▶ 課題要件
下に示す、日比谷駅での再会を描いた文章を、最後の一文の後から書き継いでください。

▶ 出典抜粋
⁂

フジキです。
12月18日(1日目)
午前11時01分、某日比谷駅にて
奴とは2週間ぶりの再会だ・・・
ガムを一粒口に放り込む。
俺は高ぶる心を懸命に抑え、
奴に悟られぬよう平静を装い、待ち合わせ場所へと向かった。
・・・居た。
奴はいつもの愛車に乗り俺を待っていた。
隣にはいつもの運転手が立っている。
そう、奴は一人で移動する気などさらさらない。
どこぞの国の王でも気取っているのだろう。
相変わらずのふてぶてしさだ。
久しぶりの再会にもかかわらず、
奴は俺と目を合わせようともしない。
まるで俺など相手にする気はない、とでも言わんばかりだ。
望むところだ、
振り向かせてやるよ。
俺は奴の愛車を受け取り、運転を始めた。

⁂

▶ 抜粋データ
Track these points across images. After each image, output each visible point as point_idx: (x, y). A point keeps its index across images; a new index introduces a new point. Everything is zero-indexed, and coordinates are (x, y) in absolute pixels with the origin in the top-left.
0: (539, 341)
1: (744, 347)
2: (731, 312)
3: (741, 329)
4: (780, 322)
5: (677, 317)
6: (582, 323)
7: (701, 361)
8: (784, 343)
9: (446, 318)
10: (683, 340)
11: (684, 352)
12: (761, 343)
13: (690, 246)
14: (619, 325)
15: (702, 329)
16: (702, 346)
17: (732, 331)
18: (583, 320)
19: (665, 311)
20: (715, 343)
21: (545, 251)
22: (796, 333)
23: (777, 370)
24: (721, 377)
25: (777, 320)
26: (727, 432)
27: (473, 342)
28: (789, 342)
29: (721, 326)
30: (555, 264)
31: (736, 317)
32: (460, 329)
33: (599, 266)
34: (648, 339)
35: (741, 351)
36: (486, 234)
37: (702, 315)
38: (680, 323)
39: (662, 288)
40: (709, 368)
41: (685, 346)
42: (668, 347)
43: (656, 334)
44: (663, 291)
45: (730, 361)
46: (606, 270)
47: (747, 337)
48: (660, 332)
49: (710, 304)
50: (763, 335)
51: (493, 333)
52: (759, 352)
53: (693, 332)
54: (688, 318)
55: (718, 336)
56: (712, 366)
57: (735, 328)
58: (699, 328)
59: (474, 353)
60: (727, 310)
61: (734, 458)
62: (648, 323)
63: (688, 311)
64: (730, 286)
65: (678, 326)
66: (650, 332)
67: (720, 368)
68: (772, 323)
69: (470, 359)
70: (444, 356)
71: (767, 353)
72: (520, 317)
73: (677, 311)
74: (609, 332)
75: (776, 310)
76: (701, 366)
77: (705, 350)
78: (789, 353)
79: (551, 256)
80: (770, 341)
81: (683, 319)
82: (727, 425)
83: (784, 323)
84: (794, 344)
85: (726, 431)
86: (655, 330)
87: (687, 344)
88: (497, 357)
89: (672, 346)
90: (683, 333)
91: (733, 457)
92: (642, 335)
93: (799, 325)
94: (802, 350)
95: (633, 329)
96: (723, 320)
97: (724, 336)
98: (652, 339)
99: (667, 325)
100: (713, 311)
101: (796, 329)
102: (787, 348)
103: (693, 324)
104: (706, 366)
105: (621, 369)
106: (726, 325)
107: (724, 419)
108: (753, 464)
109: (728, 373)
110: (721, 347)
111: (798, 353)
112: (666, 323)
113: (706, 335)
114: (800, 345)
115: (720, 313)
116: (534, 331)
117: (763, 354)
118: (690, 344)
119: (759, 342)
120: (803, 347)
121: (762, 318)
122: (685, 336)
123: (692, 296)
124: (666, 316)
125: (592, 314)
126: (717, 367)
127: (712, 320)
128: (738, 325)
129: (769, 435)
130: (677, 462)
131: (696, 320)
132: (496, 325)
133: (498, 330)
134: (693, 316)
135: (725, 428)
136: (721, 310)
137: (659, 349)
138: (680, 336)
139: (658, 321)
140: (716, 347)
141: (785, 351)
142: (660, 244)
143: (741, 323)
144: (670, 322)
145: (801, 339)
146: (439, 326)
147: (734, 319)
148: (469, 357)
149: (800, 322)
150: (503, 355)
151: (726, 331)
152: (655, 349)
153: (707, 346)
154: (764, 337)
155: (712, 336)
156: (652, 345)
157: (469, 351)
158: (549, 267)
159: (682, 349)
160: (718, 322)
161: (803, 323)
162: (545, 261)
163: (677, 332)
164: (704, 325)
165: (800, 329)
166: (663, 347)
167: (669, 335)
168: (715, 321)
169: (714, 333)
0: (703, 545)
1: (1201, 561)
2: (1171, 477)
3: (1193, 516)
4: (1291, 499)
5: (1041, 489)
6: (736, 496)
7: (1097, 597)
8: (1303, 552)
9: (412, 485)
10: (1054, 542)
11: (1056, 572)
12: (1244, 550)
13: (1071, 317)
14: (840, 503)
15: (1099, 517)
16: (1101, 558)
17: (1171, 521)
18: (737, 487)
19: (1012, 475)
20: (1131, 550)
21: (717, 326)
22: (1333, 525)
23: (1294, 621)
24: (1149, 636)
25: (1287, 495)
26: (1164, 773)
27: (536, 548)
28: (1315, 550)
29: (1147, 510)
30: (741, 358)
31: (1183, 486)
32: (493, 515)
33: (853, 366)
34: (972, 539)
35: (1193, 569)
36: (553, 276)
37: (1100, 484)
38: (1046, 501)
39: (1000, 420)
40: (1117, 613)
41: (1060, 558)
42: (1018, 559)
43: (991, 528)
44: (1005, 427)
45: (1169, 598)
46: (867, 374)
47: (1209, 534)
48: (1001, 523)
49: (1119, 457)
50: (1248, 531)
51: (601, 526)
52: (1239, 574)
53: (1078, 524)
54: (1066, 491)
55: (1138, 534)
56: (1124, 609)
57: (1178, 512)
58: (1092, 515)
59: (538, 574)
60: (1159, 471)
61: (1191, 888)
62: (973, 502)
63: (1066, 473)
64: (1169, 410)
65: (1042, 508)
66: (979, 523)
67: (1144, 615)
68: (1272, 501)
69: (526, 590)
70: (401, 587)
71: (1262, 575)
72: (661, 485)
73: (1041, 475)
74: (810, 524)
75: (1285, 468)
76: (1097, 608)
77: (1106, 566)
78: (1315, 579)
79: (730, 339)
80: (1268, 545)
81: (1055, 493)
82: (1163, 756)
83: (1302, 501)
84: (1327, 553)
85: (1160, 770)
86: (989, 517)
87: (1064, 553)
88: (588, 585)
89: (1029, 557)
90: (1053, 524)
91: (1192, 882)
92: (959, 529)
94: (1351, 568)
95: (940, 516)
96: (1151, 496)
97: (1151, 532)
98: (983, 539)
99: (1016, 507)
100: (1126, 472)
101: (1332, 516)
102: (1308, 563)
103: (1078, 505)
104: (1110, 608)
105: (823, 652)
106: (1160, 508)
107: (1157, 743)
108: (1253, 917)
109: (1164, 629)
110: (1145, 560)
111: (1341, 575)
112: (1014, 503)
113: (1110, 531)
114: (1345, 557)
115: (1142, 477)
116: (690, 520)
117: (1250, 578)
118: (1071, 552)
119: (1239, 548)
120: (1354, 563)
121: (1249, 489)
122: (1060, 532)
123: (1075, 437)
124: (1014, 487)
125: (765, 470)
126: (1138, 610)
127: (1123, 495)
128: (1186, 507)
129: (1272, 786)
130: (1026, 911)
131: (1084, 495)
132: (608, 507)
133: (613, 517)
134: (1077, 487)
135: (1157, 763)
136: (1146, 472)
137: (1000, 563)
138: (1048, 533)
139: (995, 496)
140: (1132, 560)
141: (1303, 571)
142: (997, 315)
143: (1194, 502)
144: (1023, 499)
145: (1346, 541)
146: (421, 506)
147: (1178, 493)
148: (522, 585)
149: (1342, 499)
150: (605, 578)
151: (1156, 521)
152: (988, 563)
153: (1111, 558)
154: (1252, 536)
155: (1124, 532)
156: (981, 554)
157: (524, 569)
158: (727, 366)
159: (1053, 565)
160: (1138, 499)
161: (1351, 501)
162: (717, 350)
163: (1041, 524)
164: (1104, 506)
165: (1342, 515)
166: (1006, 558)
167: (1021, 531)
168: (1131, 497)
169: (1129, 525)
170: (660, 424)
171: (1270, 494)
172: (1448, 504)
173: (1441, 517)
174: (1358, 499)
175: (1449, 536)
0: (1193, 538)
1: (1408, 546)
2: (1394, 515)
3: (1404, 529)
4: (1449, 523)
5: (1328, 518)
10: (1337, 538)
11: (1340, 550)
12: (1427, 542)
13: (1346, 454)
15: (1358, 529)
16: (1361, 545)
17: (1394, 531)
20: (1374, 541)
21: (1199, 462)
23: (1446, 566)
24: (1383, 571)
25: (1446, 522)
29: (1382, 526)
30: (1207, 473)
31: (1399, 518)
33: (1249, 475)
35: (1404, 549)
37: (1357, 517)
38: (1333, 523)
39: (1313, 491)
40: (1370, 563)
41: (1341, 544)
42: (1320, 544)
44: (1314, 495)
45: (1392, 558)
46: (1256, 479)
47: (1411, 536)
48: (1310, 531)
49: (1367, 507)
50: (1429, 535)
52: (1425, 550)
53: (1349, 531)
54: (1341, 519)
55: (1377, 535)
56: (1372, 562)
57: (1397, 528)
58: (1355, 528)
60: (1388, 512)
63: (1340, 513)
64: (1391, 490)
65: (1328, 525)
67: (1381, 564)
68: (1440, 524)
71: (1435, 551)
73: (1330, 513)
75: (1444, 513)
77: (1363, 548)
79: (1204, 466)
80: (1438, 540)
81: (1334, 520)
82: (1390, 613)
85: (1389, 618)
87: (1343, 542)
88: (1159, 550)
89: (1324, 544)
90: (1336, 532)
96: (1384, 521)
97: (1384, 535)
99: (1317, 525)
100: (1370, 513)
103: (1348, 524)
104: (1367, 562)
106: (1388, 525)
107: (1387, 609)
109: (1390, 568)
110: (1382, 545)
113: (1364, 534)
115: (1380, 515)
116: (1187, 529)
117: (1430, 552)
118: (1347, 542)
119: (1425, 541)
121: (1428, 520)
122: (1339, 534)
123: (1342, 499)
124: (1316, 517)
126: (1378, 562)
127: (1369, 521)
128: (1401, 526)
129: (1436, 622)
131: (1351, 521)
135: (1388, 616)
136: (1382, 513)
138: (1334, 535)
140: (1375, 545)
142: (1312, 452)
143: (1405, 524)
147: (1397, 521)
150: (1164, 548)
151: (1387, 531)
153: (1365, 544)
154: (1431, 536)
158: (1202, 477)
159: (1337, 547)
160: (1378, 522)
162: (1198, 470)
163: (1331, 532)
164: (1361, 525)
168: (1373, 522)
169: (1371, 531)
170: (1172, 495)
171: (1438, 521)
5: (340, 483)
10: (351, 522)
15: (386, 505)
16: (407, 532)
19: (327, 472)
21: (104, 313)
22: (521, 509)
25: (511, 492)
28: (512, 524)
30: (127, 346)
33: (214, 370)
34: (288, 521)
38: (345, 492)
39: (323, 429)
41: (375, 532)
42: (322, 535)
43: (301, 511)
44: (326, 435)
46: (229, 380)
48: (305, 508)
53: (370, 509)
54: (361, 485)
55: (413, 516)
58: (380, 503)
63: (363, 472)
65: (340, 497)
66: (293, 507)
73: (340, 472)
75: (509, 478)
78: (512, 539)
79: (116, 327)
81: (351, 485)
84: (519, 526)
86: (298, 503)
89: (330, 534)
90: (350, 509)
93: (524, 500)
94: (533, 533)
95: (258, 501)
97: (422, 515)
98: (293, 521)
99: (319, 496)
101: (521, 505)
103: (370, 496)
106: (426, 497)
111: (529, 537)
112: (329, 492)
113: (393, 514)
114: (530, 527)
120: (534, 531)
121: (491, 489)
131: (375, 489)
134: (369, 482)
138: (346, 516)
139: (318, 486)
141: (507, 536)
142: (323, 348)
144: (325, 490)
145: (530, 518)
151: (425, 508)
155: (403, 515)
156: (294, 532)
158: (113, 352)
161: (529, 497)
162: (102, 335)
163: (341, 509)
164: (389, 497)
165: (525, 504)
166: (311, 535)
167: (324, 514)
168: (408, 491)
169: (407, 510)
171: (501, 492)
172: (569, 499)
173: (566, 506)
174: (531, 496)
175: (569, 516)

⁂

▶ 回答
その愛車には奴の戦闘服、そして大量の宝が積まれている。
重い・・・そして邪魔だ。
勿論奴は俺のそんな苦労も知らず、
いや、知ろうともせず、
悠々と愛車に腰かけ、一人芝居にいそしんでいる。
ふっ、馬鹿なやつだ。
これから恐怖の5日間が始まることなど
想像もしていないのだろう。
せいぜい今の内に楽しんでおくがいいさ・・・。
そして俺たちは
それぞれの思惑をかかえたまま、
足早に電車に乗り込んだ・・・。
・・・・・・・・・・・・・つづく・・?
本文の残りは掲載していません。